Impossible de pénétrer l’épave, au risque de l’endommager, mais un coup d’œil rapide à travers l’écoutille révèle beaucoup de sédiments ; par contre, aucune cargaison visible. La visibilité est bonne, on peut presque voir tout le bateau, un bâtiment de 88 pieds de long sur 14 pieds de large. Toutes voiles déployées, il devait avoir fière allure sur le lac. Toujours escortés par nos achigans, nous progressons jusqu’à la proue du bateau (partie avant) et constatons que la coque est endommagée ; c’est ce qui l’a amené à sa perte. Le temps passe très vite en immersion, nous décidons donc de retourner vers la corde d’amarrage. L’ambiance créée par la lumière est phénoménale, les rayons du soleil surplombent l’épave et nous donnent presque l’impression d’être dans les mers du Sud. Nous apercevons la corde qui nous a guidés jusqu’ici et nous retournons pour saluer notre épave. Une dernière vérification avant d’amorcer la remontée… temps de plongée/profondeur maximale… et lentement, la tête pleine d’images, remontons le long de la corde. Un arrêt à 4,5 mètres (15 pieds) de la surface pour une période de 3 minutes est toujours de mise pour donner le temps au corps d’évacuer le trop plein d’azote saturé qui s’est accumulé durant cette belle plongée.

À peine la tête sortie hors de l’eau, nos gaillards nous harcèlent de questions… Nous décapelons nos scaphandres avant de nous hisser à bord. Sitôt à bord, l’autre équipe s’empresse de se mettre à l’eau et de bientôt disparaître sous les flots. Nous rangeons le matériel de plongée tout en discutant des choses qui nous ont impressionnés au cours de cette plongée. Le sentiment d’être très privilégiés nous envahit car, grâce à notre formation et notre équipement, nous avons la possibilité d’explorer à loisir une parcelle d’un musée sous-marin, d’être témoins d’une page d’histoire, qui en plus, se trouve à nos portes. Il n’y a pas si longtemps, une excursion comme celle-ci n’aurait pu avoir lieu.

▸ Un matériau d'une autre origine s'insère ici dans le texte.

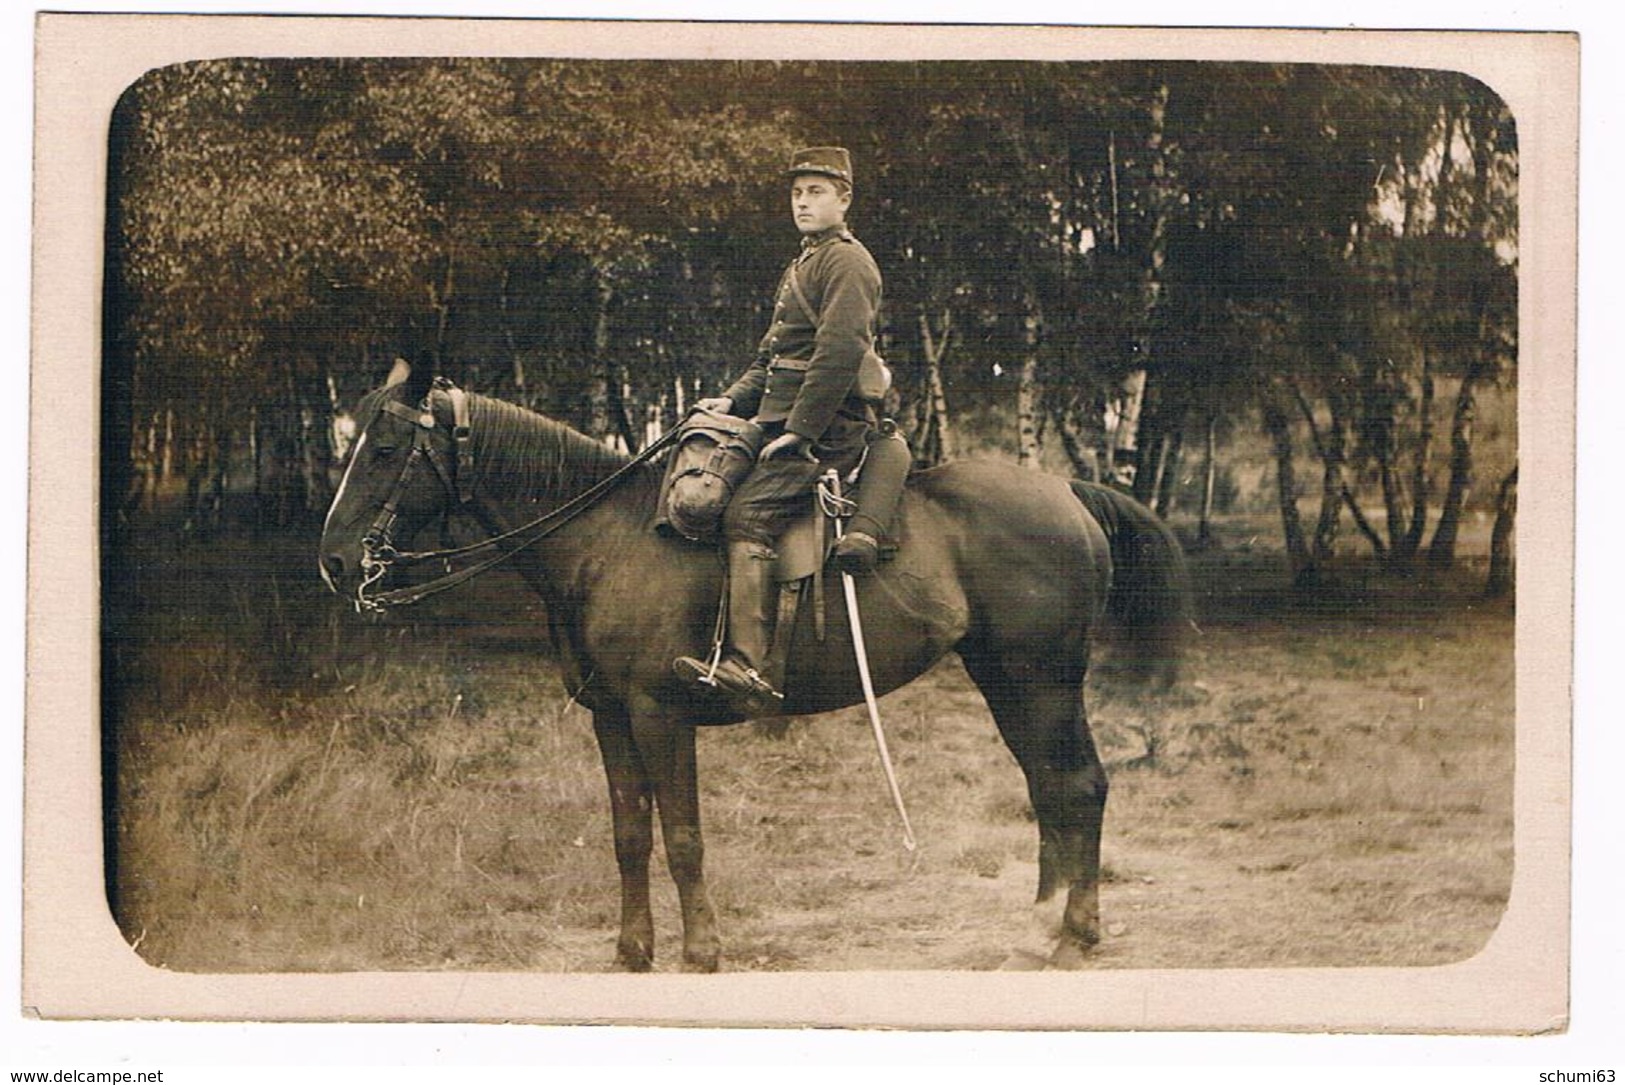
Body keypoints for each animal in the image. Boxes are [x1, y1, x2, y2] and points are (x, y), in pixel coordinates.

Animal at [316, 360, 1189, 968]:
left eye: (386, 447)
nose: (333, 560)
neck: (608, 539)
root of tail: (1068, 491)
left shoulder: (660, 714)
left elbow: (683, 836)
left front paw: (701, 949)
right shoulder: (610, 718)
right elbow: (628, 833)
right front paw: (632, 949)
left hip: (1040, 678)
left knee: (1077, 784)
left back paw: (1073, 933)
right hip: (1005, 678)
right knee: (1049, 786)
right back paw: (1043, 920)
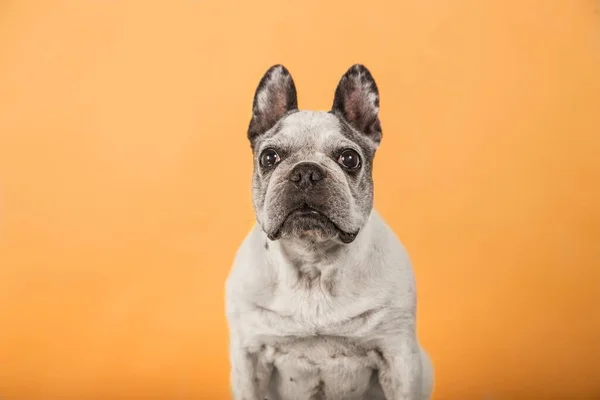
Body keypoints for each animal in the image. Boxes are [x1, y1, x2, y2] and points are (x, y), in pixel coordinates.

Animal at [225, 64, 432, 398]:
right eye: (269, 157)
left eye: (349, 158)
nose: (306, 172)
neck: (314, 266)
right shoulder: (249, 357)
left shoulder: (399, 356)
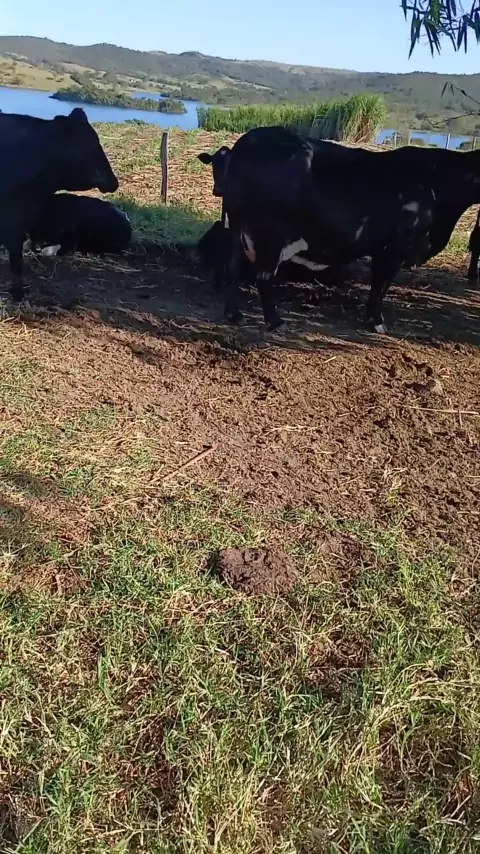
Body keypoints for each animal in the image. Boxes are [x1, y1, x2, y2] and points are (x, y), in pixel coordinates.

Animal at [220, 126, 480, 332]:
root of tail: (247, 142)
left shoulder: (382, 248)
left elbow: (377, 284)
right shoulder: (396, 247)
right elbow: (382, 285)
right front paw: (377, 322)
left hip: (237, 229)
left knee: (232, 269)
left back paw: (234, 315)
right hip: (269, 235)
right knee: (263, 277)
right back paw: (275, 322)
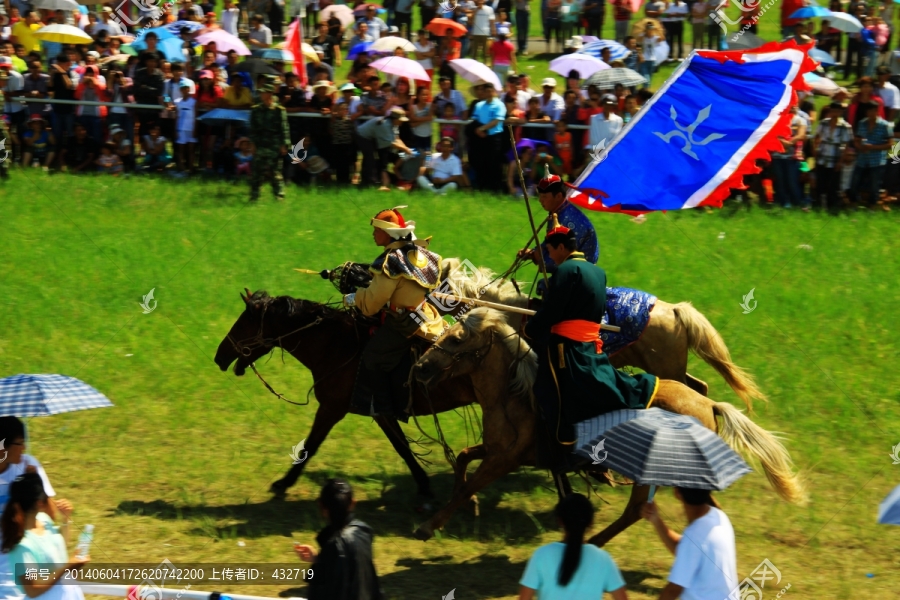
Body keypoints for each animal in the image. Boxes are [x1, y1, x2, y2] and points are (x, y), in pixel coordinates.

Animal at [412, 308, 804, 548]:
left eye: (457, 339)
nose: (420, 367)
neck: (515, 395)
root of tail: (709, 406)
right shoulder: (501, 450)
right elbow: (464, 458)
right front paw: (466, 504)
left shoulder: (503, 460)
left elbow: (468, 482)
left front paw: (429, 525)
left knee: (637, 511)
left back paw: (593, 543)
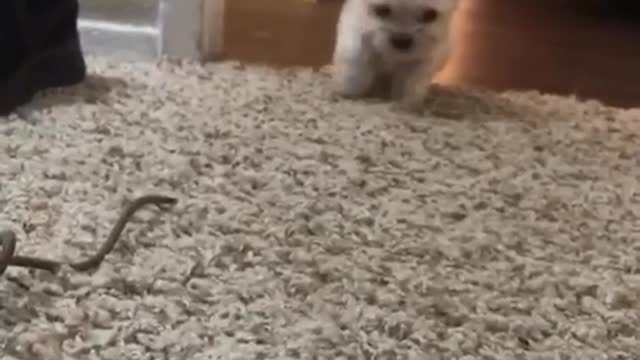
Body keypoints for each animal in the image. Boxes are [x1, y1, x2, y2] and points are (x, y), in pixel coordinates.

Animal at [330, 0, 460, 112]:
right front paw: (347, 92)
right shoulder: (355, 33)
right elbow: (355, 61)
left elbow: (412, 82)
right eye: (382, 10)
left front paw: (406, 103)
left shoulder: (428, 57)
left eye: (430, 15)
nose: (402, 41)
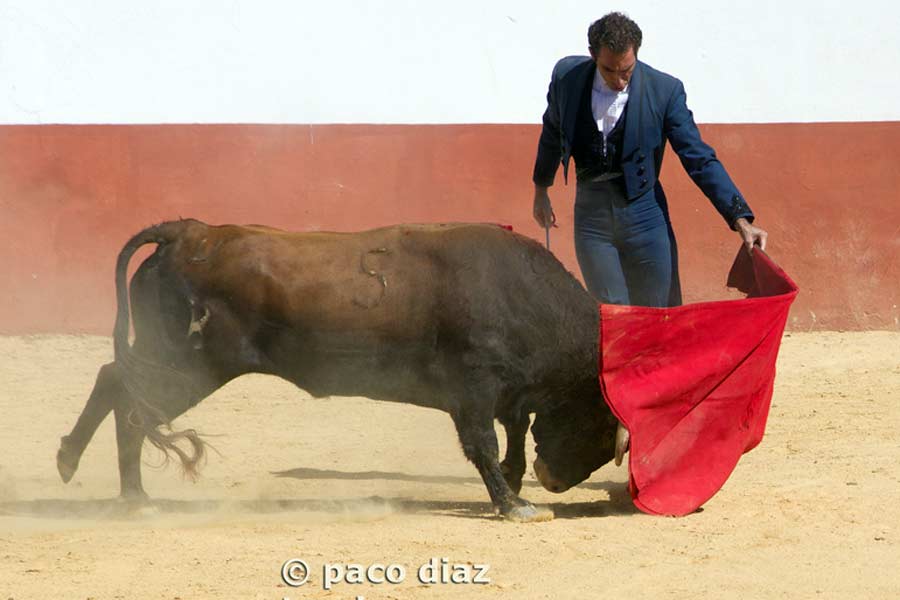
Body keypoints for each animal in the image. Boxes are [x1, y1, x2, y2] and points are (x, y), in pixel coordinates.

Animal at [56, 219, 624, 520]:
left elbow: (514, 434)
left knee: (116, 382)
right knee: (128, 397)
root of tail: (187, 232)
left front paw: (516, 488)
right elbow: (485, 445)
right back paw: (123, 490)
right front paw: (514, 506)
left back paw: (103, 478)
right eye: (600, 425)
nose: (555, 482)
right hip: (185, 366)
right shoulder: (475, 393)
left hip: (174, 361)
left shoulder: (505, 395)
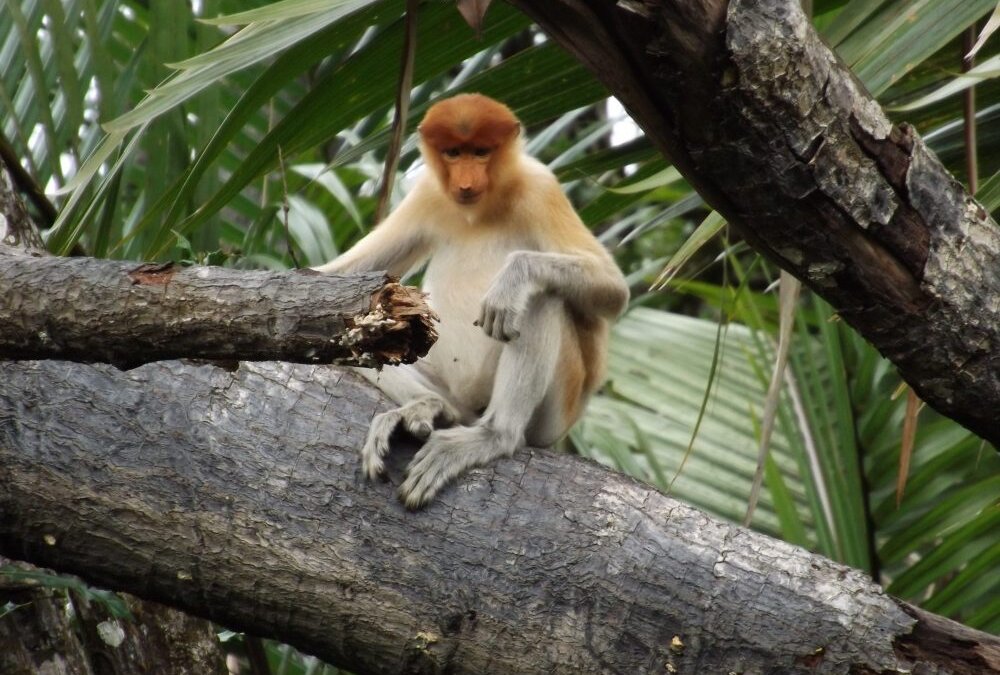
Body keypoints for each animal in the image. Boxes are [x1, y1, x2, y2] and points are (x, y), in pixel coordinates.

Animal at [315, 93, 629, 508]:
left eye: (481, 152)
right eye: (453, 153)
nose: (465, 182)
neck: (478, 211)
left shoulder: (540, 187)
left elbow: (613, 290)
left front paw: (514, 278)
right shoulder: (427, 194)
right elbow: (345, 274)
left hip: (556, 414)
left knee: (542, 299)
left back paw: (494, 435)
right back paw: (429, 407)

Pendant que les bulles de nos copains viennent crever la surface, nous planifions déjà la prochaine sortie, un peu plus au nord dans la baie de Burlington (site no 40 sur la carte). Nous anticipons déjà d’aller visiter ce fameux horse ferry… mais ça, c’est une autre histoire…

Le lac Champlain a été le théâtre de nombreux naufrages.